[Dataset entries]
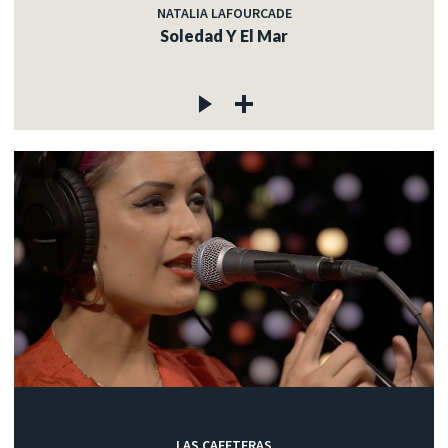
NATALIA LAFOURCADE
Soledad Y El Mar
LAS CAFETERAS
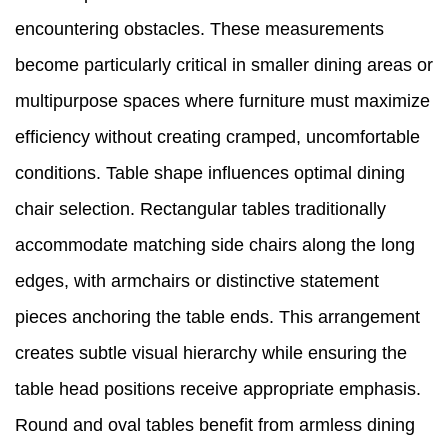
encountering obstacles. These measurements
become particularly critical in smaller dining areas or
multipurpose spaces where furniture must maximize
efficiency without creating cramped, uncomfortable
conditions. Table shape influences optimal dining
chair selection. Rectangular tables traditionally
accommodate matching side chairs along the long
edges, with armchairs or distinctive statement
pieces anchoring the table ends. This arrangement
creates subtle visual hierarchy while ensuring the
table head positions receive appropriate emphasis.
Round and oval tables benefit from armless dining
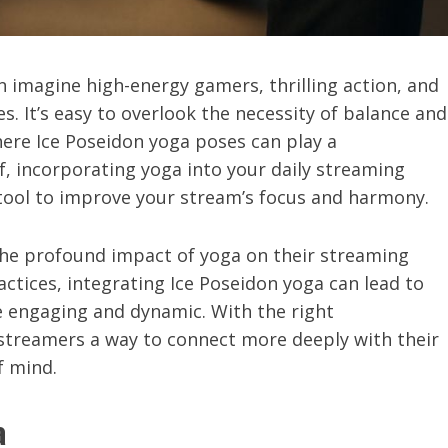
 imagine high-energy gamers, thrilling action, and
s. It’s easy to overlook the necessity of balance and
here Ice Poseidon yoga poses can play a
, incorporating yoga into your daily streaming
ul tool to improve your stream’s focus and harmony.
the profound impact of yoga on their streaming
ctices, integrating Ice Poseidon yoga can lead to
 engaging and dynamic. With the right
 streamers a way to connect more deeply with their
f mind.
a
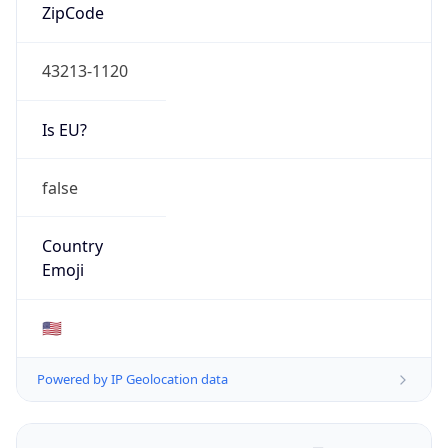
ZipCode
43213-1120
Is EU?
false
Country
Emoji
🇺🇸
Powered by IP Geolocation data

*Task instructions:*
Please give every line from the one containing "encountering obstacles. These measurements" through the end of the rows as a numbered list, skipping blank lines and leaving out the pictures.

*Exercise answer:*
1. encountering obstacles. These measurements
2. become particularly critical in smaller dining areas or
3. multipurpose spaces where furniture must maximize
4. efficiency without creating cramped, uncomfortable
5. conditions. Table shape influences optimal dining
6. chair selection. Rectangular tables traditionally
7. accommodate matching side chairs along the long
8. edges, with armchairs or distinctive statement
9. pieces anchoring the table ends. This arrangement
10. creates subtle visual hierarchy while ensuring the
11. table head positions receive appropriate emphasis.
12. Round and oval tables benefit from armless dining
13.  imagine high-energy gamers, thrilling action, and
14. s. It’s easy to overlook the necessity of balance and
15. here Ice Poseidon yoga poses can play a
16. , incorporating yoga into your daily streaming
17. ul tool to improve your stream’s focus and harmony.
18. the profound impact of yoga on their streaming
19. ctices, integrating Ice Poseidon yoga can lead to
20.  engaging and dynamic. With the right
21.  streamers a way to connect more deeply with their
22. f mind.
23. a
24. ZipCode
25. 43213-1120
26. Is EU?
27. false
28. Country
29. Emoji
30. 🇺🇸
31. Powered by IP Geolocation data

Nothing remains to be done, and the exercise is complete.